Apr 17, 2026

Mylingar - Út (2026) Review

Following the malignant trilogy of dead roads, dead dreams, and dead souls released by anonymous Swedish (?) project Mylingar between 2016 - 2019,  we were left stunned and aghast but also almost forgot about them thereafter. Nearly seven years is a long time to wait, as the band’s return to action with their third full-length album, Út, and first chapter of another trilogy, begins something new without a single edge softened, picking up where it was buried in 2019 with Döda själar. The long break has only allowed the darkness to insistently seep into Mylingar’s domineering black / death metal anticosmos, crying out in phrases of ritual and dissonance from a wound once opened, and now re-torn. 

The new record consists of seven tracks, whose titles form a sentence in old Norse that translates to the grim following: “May my blood cultivate the soil from below” [1]. Út’s production provides a distinct sense of a cold enclosure, a chamber sealed and echoing riffs sometimes distinct, sometimes under impenetrable layers of buzz. Mylingar’s ever-present pressure concedes to some unsought blurriness, however there’s an appreciable level of compositional intermixture and rhythm fracturing that not only destabilizes the listener’s footing, it also adds to the album the intrigue and substance necessary for such works to float. Both sound and music are disturbing, a cohesive descent to places of unlight with disharmony woven into every formal decision the record makes.

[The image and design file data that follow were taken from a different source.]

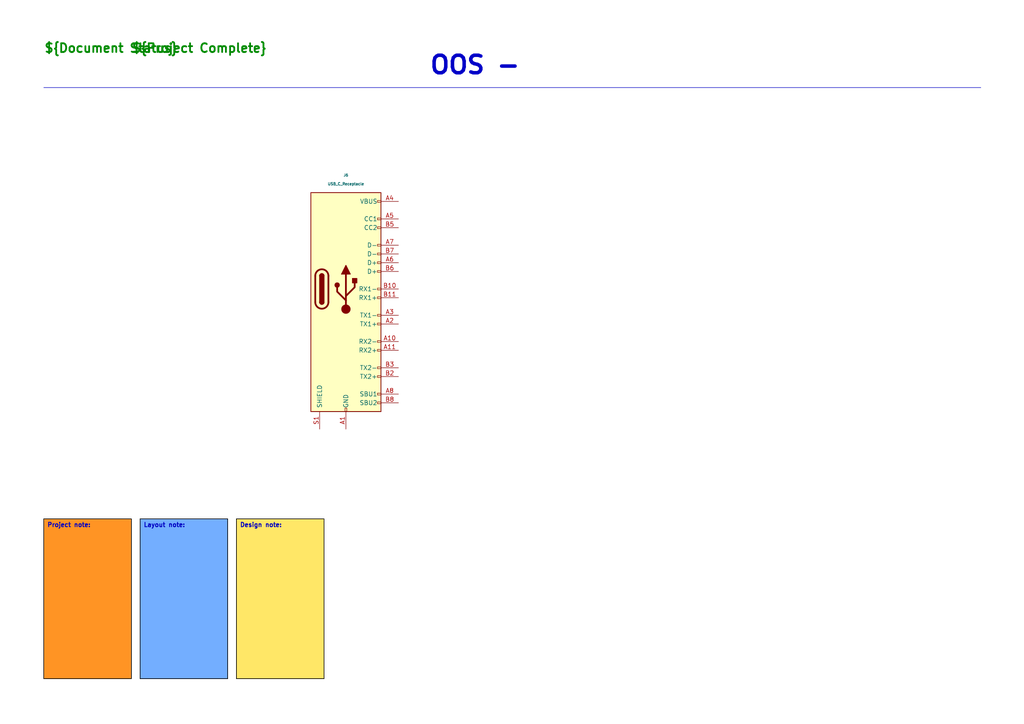
<source format=kicad_sch>
(kicad_sch
	(version 20250114)
	(generator "eeschema")
	(generator_version "9.0")
	(uuid "7abe1ea2-d3b4-41bb-8532-2055c8015d12")
	(paper "A4")
	(title_block
		(title "${Project Title}")
		(date "${Date Start Schematic}")
		(rev "${Project Revision}")
		(company "${Company}")
		(comment 1 "${Engineer}")
		(comment 2 "${Email}")
		(comment 3 "${Phone Number}")
		(comment 4 "${Project Reason}")
	)
	
	(text "${Project Complete}"
		(exclude_from_sim no)
		(at 38.1 12.7 0)
		(effects
			(font
				(size 2.54 2.54)
				(thickness 0.508)
				(bold yes)
				(color 0 132 0 1)
			)
			(justify left top)
		)
		(uuid "2cb78310-0832-4d54-bdbe-be617df9451c")
	)
	(text "OOS - ${SHEETNAME}"
		(exclude_from_sim no)
		(at 139.7 19.05 0)
		(effects
			(font
				(size 5.08 5.08)
				(thickness 1.016)
				(bold yes)
			)
		)
		(uuid "436cec99-456e-4e90-ad98-9f3aa4fce5d6")
	)
	(text "${Document Status}"
		(exclude_from_sim no)
		(at 12.7 12.7 0)
		(effects
			(font
				(size 2.54 2.54)
				(thickness 0.508)
				(bold yes)
				(color 0 132 0 1)
			)
			(justify left top)
		)
		(uuid "b72e74ab-e0b4-4479-8595-cbc61c215847")
	)
	(text_box "Layout note:\n"
		(exclude_from_sim no)
		(at 40.64 150.495 0)
		(size 25.4 46.355)
		(margins 0.9525 0.9525 0.9525 0.9525)
		(stroke
			(width 0.2032)
			(type solid)
			(color 0 0 0 1)
		)
		(fill
			(type color)
			(color 115 174 255 1)
		)
		(effects
			(font
				(size 1.27 1.27)
				(thickness 0.254)
				(bold yes)
			)
			(justify left top)
		)
		(uuid "1a828f0d-c8a2-4029-afba-5b1b9c9146b9")
	)
	(text_box "Project note:"
		(exclude_from_sim no)
		(at 12.7 150.495 0)
		(size 25.4 46.355)
		(margins 0.9525 0.9525 0.9525 0.9525)
		(stroke
			(width 0.2032)
			(type solid)
			(color 0 0 0 1)
		)
		(fill
			(type color)
			(color 255 148 36 1)
		)
		(effects
			(font
				(size 1.27 1.27)
				(thickness 0.254)
				(bold yes)
			)
			(justify left top)
		)
		(uuid "436789bc-617e-42ce-9727-3ef223692bb9")
	)
	(text_box "Design note:"
		(exclude_from_sim no)
		(at 68.58 150.495 0)
		(size 25.4 46.355)
		(margins 0.9525 0.9525 0.9525 0.9525)
		(stroke
			(width 0.2032)
			(type solid)
			(color 0 0 0 1)
		)
		(fill
			(type color)
			(color 255 231 103 1)
		)
		(effects
			(font
				(size 1.27 1.27)
				(thickness 0.254)
				(bold yes)
			)
			(justify left top)
		)
		(uuid "9d52953f-180e-4c3c-bf9d-df846a2555b9")
	)
	(polyline
		(pts
			(xy 12.7 25.4) (xy 284.48 25.4)
		)
		(stroke
			(width 0)
			(type default)
		)
		(uuid "7310c334-859a-4da1-b580-6014aca31b02")
	)
	(symbol
		(lib_id "Connector:USB_C_Receptacle")
		(at 100.33 83.82 0)
		(unit 1)
		(exclude_from_sim no)
		(in_bom yes)
		(on_board yes)
		(dnp no)
		(fields_autoplaced yes)
		(uuid "fc3101a3-9c87-4546-bc7a-c750a7f83441")
		(property "Reference" "J6"
			(at 100.33 50.8 0)
			(effects
				(font
					(size 0.762 0.762)
				)
			)
		)
		(property "Value" "USB_C_Receptacle"
			(at 100.33 53.34 0)
			(effects
				(font
					(size 0.762 0.762)
				)
			)
		)
		(property "Footprint" "Connector_USB:USB_C_Receptacle_Amphenol_12401548E4-2A"
			(at 104.14 83.82 0)
			(effects
				(font
					(size 0.762 0.762)
				)
				(hide yes)
			)
		)
		(property "Datasheet" "https://www.usb.org/sites/default/files/documents/usb_type-c.zip"
			(at 104.14 83.82 0)
			(effects
				(font
					(size 0.762 0.762)
				)
				(hide yes)
			)
		)
		(property "Description" "USB Full-Featured Type-C Receptacle connector"
			(at 100.33 83.82 0)
			(effects
				(font
					(size 0.762 0.762)
				)
				(hide yes)
			)
		)
		(pin "A9"
			(uuid "876c558d-bfd2-4888-a84c-9da4884c9b21")
		)
		(pin "A4"
			(uuid "8f2b00a8-06a0-429d-a533-7bd1531011ab")
		)
		(pin "B12"
			(uuid "d758cd50-a412-443a-a2b9-cdc127099fa8")
		)
		(pin "B1"
			(uuid "65c0320b-7cd2-4607-ac11-59431594ad4b")
		)
		(pin "A12"
			(uuid "de1cc018-202a-4483-add9-7345e638fc82")
		)
		(pin "A1"
			(uuid "f73ee044-91d1-4114-93be-f027b896bf30")
		)
		(pin "S1"
			(uuid "8391a6fa-5c61-4697-99a2-e243cc924a25")
		)
		(pin "A10"
			(uuid "8640e72d-f2d7-48a6-9168-7461667da03a")
		)
		(pin "B4"
			(uuid "7f02bdfd-375c-4422-8b8c-13ef0ed4b708")
		)
		(pin "B8"
			(uuid "892d977d-5c25-4579-a0c4-b37f08fe7522")
		)
		(pin "B2"
			(uuid "9400d800-119e-462d-a211-107ae7200175")
		)
		(pin "A11"
			(uuid "e73d8ae2-92ad-4e02-b601-dc62ace1fa20")
		)
		(pin "B10"
			(uuid "eb4911ea-891d-4992-99ac-d362b0bad9f5")
		)
		(pin "B9"
			(uuid "ed5f7dab-c5e0-49b7-8618-35e4cae3d88e")
		)
		(pin "B11"
			(uuid "91fc4115-3854-4b66-b88f-9e7a9858a318")
		)
		(pin "A3"
			(uuid "b0824ec0-6ff6-46b4-90b0-f911a6a79046")
		)
		(pin "B5"
			(uuid "a6262578-e738-46d2-a3b3-e5dc93059867")
		)
		(pin "A5"
			(uuid "7a5b77ca-c717-47b0-8008-1f8164f671d6")
		)
		(pin "B7"
			(uuid "ad0ffd78-de44-4b09-930d-f3b215f459cc")
		)
		(pin "A6"
			(uuid "618c1850-2510-4579-9bab-6fd7ca16144c")
		)
		(pin "A7"
			(uuid "7a98c32a-d9f9-4859-aa62-4a0297aebcb2")
		)
		(pin "A8"
			(uuid "4ee5820a-231e-4251-931b-461a87d2174c")
		)
		(pin "A2"
			(uuid "aca9d5bf-5410-4f0d-bf46-539174194bd3")
		)
		(pin "B6"
			(uuid "01c97acf-556a-45af-b3f0-62da61c10f04")
		)
		(pin "B3"
			(uuid "1c82ad70-4ddd-415b-a378-ccfd64791c2b")
		)
		(instances
			(project ""
				(path "/635760df-3241-4f53-aa67-bcf04a8ecd85/af862a95-6c6f-4b8d-b6e2-8f113ad068f6"
					(reference "J6")
					(unit 1)
				)
			)
		)
	)
)

</source>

A strange tension between motion and stasis is established under the overarching wall-to-wall carnage, where it’s not directly clear when the band slides from one track section to the next. Closest relatives to this kind of relentless, compressed savagery would be bands like Altarage or Abyssal, with moments distantly reminding me of Serpent Column / Impetuous Ritual at times, however Mylignar also use restraint as a weapon, unlike their tempestuous contemporaries. Opener “Megi”, alongside following tracks “blóð” and “mitt” are overtaken by this trance and keep pummeling to a point of meditative disconnect. Slower passages are dragged along for extended torment, and the first side is not even the most unsettling of the album

Alongside the surplus of primitive force encountered on the vehement lines of “raekta”, lies the complete surrender of the band to its bestial self, as Út slowly introduces elements of harsh noise electronics in the beginning and end of “jarðveginn”, one of the most punishing pieces of the album. Inside the turbulence, one can also notice the verminous, Cruciamentum-esque death metal riffing on “af”, as well as the truly monstrous middle part. The closing "Neðan", the longest track on Út, opens with what could be a seriously malformed, late ‘00s - early ‘10s era Krallice guitar notion, and then indulges in distorted electronics that completely liquefy the album into abstruse harsh noise. 

Mylingar always proceed with a playing style that defies segmentation, and the overall musicianship nails it: uncanny and foundational bass work, drumming that articulates the record’s processional rhythm, and the highlight of these absolutely agonizing vocals moaning against sizzling magma (most notably, for me, on “raekta” and the high-pitched screams of “jarðveginn”, but really, everywhere). By the time it ends, and due to the album’s otherworldly denouement, it feels like Út has taken the listener somewhere fairly far from the point of departure, despite an apparent homogeneity.  Considering the period in which the band released their previous trilogy, it’s only safe to assume there’s more from Mylingar in the works, and maybe closer than you think.

Release: April 17th, 2026 | Amor Fati Productions
Rating: 4 out of 5

    [1] AN NCS PREMIERE: MYLINGAR — “ÚT”. No Clean Singing. (2026).